> Aim of the exercise
After reading the listing below, copy it out exactly.
++++ Given data
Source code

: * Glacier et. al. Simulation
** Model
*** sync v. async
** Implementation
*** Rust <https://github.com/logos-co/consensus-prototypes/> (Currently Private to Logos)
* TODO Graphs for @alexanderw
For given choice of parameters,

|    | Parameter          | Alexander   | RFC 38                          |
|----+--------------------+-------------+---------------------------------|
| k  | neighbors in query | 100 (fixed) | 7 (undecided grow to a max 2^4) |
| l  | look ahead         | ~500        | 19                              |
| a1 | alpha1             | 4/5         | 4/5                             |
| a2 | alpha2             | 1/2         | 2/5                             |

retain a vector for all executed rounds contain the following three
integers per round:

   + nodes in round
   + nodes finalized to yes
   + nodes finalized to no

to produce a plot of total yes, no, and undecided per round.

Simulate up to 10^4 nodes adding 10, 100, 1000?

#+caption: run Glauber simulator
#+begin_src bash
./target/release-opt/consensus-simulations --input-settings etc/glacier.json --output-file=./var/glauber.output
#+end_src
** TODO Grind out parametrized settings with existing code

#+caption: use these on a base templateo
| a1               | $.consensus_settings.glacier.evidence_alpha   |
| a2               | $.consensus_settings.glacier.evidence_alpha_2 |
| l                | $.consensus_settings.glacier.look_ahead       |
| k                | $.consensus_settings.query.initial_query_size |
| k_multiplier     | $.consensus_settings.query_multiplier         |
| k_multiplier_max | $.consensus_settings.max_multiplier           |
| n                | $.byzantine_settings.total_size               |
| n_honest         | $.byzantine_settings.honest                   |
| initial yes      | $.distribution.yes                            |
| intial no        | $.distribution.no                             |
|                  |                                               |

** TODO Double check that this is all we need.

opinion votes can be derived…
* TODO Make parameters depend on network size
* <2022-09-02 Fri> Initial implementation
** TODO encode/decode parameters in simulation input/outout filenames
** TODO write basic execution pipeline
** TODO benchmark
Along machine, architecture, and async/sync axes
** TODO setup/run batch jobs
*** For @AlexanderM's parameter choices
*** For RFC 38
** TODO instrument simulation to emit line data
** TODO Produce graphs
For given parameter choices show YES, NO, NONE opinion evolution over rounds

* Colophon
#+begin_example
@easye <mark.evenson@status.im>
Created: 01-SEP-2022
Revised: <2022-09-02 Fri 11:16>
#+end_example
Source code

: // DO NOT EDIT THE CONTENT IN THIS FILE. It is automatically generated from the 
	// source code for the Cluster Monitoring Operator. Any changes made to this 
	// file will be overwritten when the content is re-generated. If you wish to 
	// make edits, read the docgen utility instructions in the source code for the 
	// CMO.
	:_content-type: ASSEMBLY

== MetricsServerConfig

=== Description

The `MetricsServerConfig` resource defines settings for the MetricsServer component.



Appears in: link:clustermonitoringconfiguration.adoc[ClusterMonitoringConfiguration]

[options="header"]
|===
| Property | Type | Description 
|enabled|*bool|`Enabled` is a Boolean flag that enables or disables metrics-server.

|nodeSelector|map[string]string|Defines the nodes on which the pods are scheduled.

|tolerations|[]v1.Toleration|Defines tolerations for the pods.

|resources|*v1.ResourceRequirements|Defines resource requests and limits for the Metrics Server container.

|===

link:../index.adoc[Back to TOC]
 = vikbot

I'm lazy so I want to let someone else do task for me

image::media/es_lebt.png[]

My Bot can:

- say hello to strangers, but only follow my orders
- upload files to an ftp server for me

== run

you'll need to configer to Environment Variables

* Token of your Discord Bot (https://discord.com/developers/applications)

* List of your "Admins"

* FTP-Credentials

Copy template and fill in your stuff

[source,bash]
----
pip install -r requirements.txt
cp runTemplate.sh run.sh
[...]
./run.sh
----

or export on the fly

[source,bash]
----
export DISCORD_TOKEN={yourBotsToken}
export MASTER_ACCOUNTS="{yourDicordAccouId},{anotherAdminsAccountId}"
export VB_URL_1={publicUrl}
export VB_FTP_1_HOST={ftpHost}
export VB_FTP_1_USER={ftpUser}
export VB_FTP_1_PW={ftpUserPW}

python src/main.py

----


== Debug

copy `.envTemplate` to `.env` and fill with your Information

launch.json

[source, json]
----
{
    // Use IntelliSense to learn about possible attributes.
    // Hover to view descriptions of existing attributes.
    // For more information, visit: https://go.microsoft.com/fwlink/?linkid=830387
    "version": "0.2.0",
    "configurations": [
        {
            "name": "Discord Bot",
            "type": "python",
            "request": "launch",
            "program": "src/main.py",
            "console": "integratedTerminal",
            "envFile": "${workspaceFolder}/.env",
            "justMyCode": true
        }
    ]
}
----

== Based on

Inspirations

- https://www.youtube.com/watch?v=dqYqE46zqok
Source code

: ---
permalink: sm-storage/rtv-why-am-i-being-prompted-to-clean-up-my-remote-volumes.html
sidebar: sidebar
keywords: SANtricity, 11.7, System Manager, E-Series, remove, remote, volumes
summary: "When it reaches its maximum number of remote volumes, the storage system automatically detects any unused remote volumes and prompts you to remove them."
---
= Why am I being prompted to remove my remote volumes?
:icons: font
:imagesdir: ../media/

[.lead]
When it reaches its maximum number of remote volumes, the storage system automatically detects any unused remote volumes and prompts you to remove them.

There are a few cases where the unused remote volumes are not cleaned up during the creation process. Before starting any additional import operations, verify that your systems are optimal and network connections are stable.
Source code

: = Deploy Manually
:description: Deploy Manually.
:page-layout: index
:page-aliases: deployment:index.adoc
++++++++
> Exercise response
Source code

: * Glacier et. al. Simulation
** Model
*** sync v. async
** Implementation
*** Rust <https://github.com/logos-co/consensus-prototypes/> (Currently Private to Logos)
* TODO Graphs for @alexanderw
For given choice of parameters,

|    | Parameter          | Alexander   | RFC 38                          |
|----+--------------------+-------------+---------------------------------|
| k  | neighbors in query | 100 (fixed) | 7 (undecided grow to a max 2^4) |
| l  | look ahead         | ~500        | 19                              |
| a1 | alpha1             | 4/5         | 4/5                             |
| a2 | alpha2             | 1/2         | 2/5                             |

retain a vector for all executed rounds contain the following three
integers per round:

   + nodes in round
   + nodes finalized to yes
   + nodes finalized to no

to produce a plot of total yes, no, and undecided per round.

Simulate up to 10^4 nodes adding 10, 100, 1000?

#+caption: run Glauber simulator
#+begin_src bash
./target/release-opt/consensus-simulations --input-settings etc/glacier.json --output-file=./var/glauber.output
#+end_src
** TODO Grind out parametrized settings with existing code

#+caption: use these on a base templateo
| a1               | $.consensus_settings.glacier.evidence_alpha   |
| a2               | $.consensus_settings.glacier.evidence_alpha_2 |
| l                | $.consensus_settings.glacier.look_ahead       |
| k                | $.consensus_settings.query.initial_query_size |
| k_multiplier     | $.consensus_settings.query_multiplier         |
| k_multiplier_max | $.consensus_settings.max_multiplier           |
| n                | $.byzantine_settings.total_size               |
| n_honest         | $.byzantine_settings.honest                   |
| initial yes      | $.distribution.yes                            |
| intial no        | $.distribution.no                             |
|                  |                                               |

** TODO Double check that this is all we need.

opinion votes can be derived…
* TODO Make parameters depend on network size
* <2022-09-02 Fri> Initial implementation
** TODO encode/decode parameters in simulation input/outout filenames
** TODO write basic execution pipeline
** TODO benchmark
Along machine, architecture, and async/sync axes
** TODO setup/run batch jobs
*** For @AlexanderM's parameter choices
*** For RFC 38
** TODO instrument simulation to emit line data
** TODO Produce graphs
For given parameter choices show YES, NO, NONE opinion evolution over rounds

* Colophon
#+begin_example
@easye <mark.evenson@status.im>
Created: 01-SEP-2022
Revised: <2022-09-02 Fri 11:16>
#+end_example
Source code

: // DO NOT EDIT THE CONTENT IN THIS FILE. It is automatically generated from the 
	// source code for the Cluster Monitoring Operator. Any changes made to this 
	// file will be overwritten when the content is re-generated. If you wish to 
	// make edits, read the docgen utility instructions in the source code for the 
	// CMO.
	:_content-type: ASSEMBLY

== MetricsServerConfig

=== Description

The `MetricsServerConfig` resource defines settings for the MetricsServer component.



Appears in: link:clustermonitoringconfiguration.adoc[ClusterMonitoringConfiguration]

[options="header"]
|===
| Property | Type | Description 
|enabled|*bool|`Enabled` is a Boolean flag that enables or disables metrics-server.

|nodeSelector|map[string]string|Defines the nodes on which the pods are scheduled.

|tolerations|[]v1.Toleration|Defines tolerations for the pods.

|resources|*v1.ResourceRequirements|Defines resource requests and limits for the Metrics Server container.

|===

link:../index.adoc[Back to TOC]
 = vikbot

I'm lazy so I want to let someone else do task for me

image::media/es_lebt.png[]

My Bot can:

- say hello to strangers, but only follow my orders
- upload files to an ftp server for me

== run

you'll need to configer to Environment Variables

* Token of your Discord Bot (https://discord.com/developers/applications)

* List of your "Admins"

* FTP-Credentials

Copy template and fill in your stuff

[source,bash]
----
pip install -r requirements.txt
cp runTemplate.sh run.sh
[...]
./run.sh
----

or export on the fly

[source,bash]
----
export DISCORD_TOKEN={yourBotsToken}
export MASTER_ACCOUNTS="{yourDicordAccouId},{anotherAdminsAccountId}"
export VB_URL_1={publicUrl}
export VB_FTP_1_HOST={ftpHost}
export VB_FTP_1_USER={ftpUser}
export VB_FTP_1_PW={ftpUserPW}

python src/main.py

----


== Debug

copy `.envTemplate` to `.env` and fill with your Information

launch.json

[source, json]
----
{
    // Use IntelliSense to learn about possible attributes.
    // Hover to view descriptions of existing attributes.
    // For more information, visit: https://go.microsoft.com/fwlink/?linkid=830387
    "version": "0.2.0",
    "configurations": [
        {
            "name": "Discord Bot",
            "type": "python",
            "request": "launch",
            "program": "src/main.py",
            "console": "integratedTerminal",
            "envFile": "${workspaceFolder}/.env",
            "justMyCode": true
        }
    ]
}
----

== Based on

Inspirations

- https://www.youtube.com/watch?v=dqYqE46zqok
Source code

: ---
permalink: sm-storage/rtv-why-am-i-being-prompted-to-clean-up-my-remote-volumes.html
sidebar: sidebar
keywords: SANtricity, 11.7, System Manager, E-Series, remove, remote, volumes
summary: "When it reaches its maximum number of remote volumes, the storage system automatically detects any unused remote volumes and prompts you to remove them."
---
= Why am I being prompted to remove my remote volumes?
:icons: font
:imagesdir: ../media/

[.lead]
When it reaches its maximum number of remote volumes, the storage system automatically detects any unused remote volumes and prompts you to remove them.

There are a few cases where the unused remote volumes are not cleaned up during the creation process. Before starting any additional import operations, verify that your systems are optimal and network connections are stable.
Source code

: = Deploy Manually
:description: Deploy Manually.
:page-layout: index
:page-aliases: deployment:index.adoc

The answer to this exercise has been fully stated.